Nineteen

73.9K 3.2K 55
                                    

EVAN

Sempurna. Mungkin itu kata yang paling sesuai mendeskripsikan hidupku sekarang. Aku melirik ke sisi ranjang di sebelahku. Istriku, Kareen. Tengah terlelap dengan nyaman berbantalkan lenganku.

Mataku menyisir penuh pemujaan pada wajah istriku yang cantik. Wajah yang menemani pertumbuhanku dari seorang bocah ingusan sampai menjadi seorang pria dewasa. Mungkin bisa dibilang kalau Kareen adalah cinta pertama sekaligus cinta terakhirku. Dan please, aku tidak sedang mempromosikan sebuah lagu.
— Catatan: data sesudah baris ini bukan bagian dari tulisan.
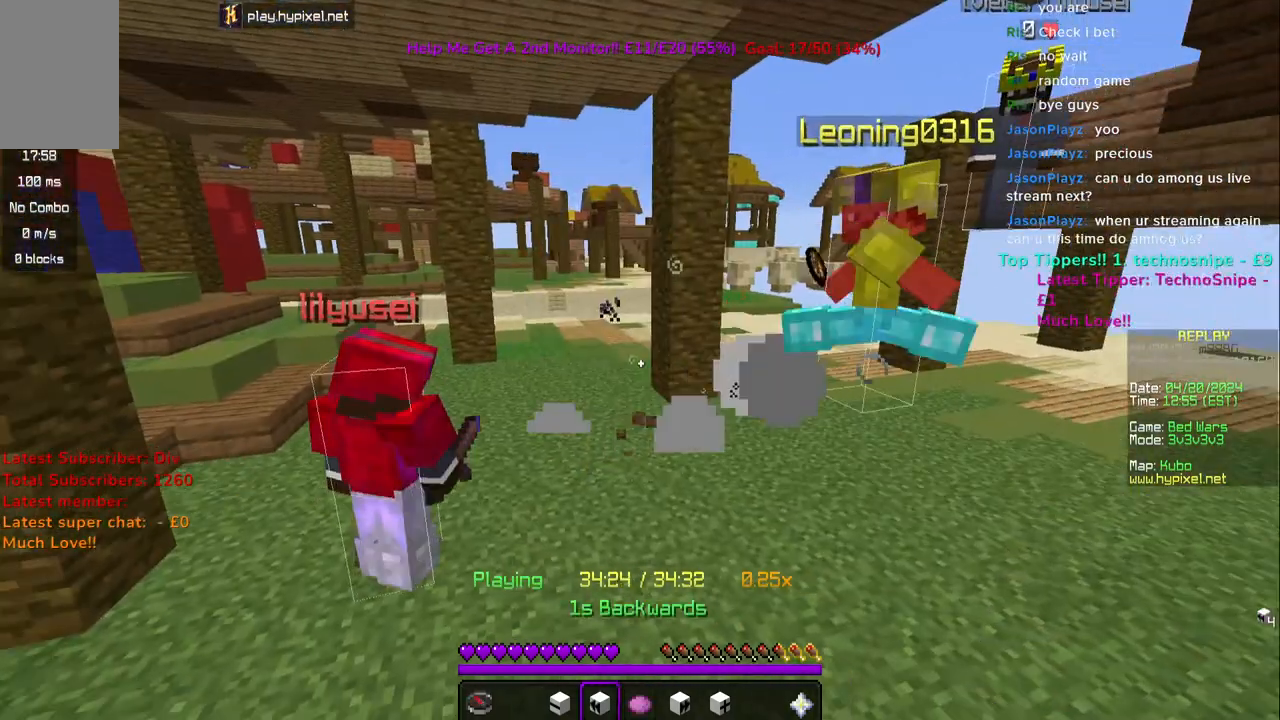
{"keys": [], "mouse": [], "events": []}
Aku menatap lagi pada wajah wanitaku. Pada bulu mata lebatnya yang panjang yang menaungi sepasang mata hitam yang tersembunyi di balik kelopaknya. Pipi tembamnya yang mulus yang selalu merona ria ketika kugoda. Bibir mungilnya yang selalu menggoda imanku setiap ia mengerucut lucu ketika kesal. Aku kembali mencuri sebuah kecupan kilat di bibir mungil itu.

Mata Kareen tiba-tiba bergerak pelan, meremas dan memejam sebelum terbuka lebar dengan binar polosnya memandangku.

“Morning kiss, my Sleeping Beauty.” Sebuah senyuman manis kuperlihatkan untuk menyapanya pagi ini.

Mata hitam itu mengerjap lucu dan memutar sebentar, meneliti seluruh penjuru ruang tidur kami sebelum terpaku lagi padaku.

“Van..? Err... aku kok bisa tidur di apartemen kamu?” tanyanya polos.

Tawaku pecah tanpa bisa kutahan. Sepertinya dia lupa kalau kami sudah menikah lebih dari sebulan. Penyakit lama Kareen, sulit fokus dan linglung ketika baru bangun tidur.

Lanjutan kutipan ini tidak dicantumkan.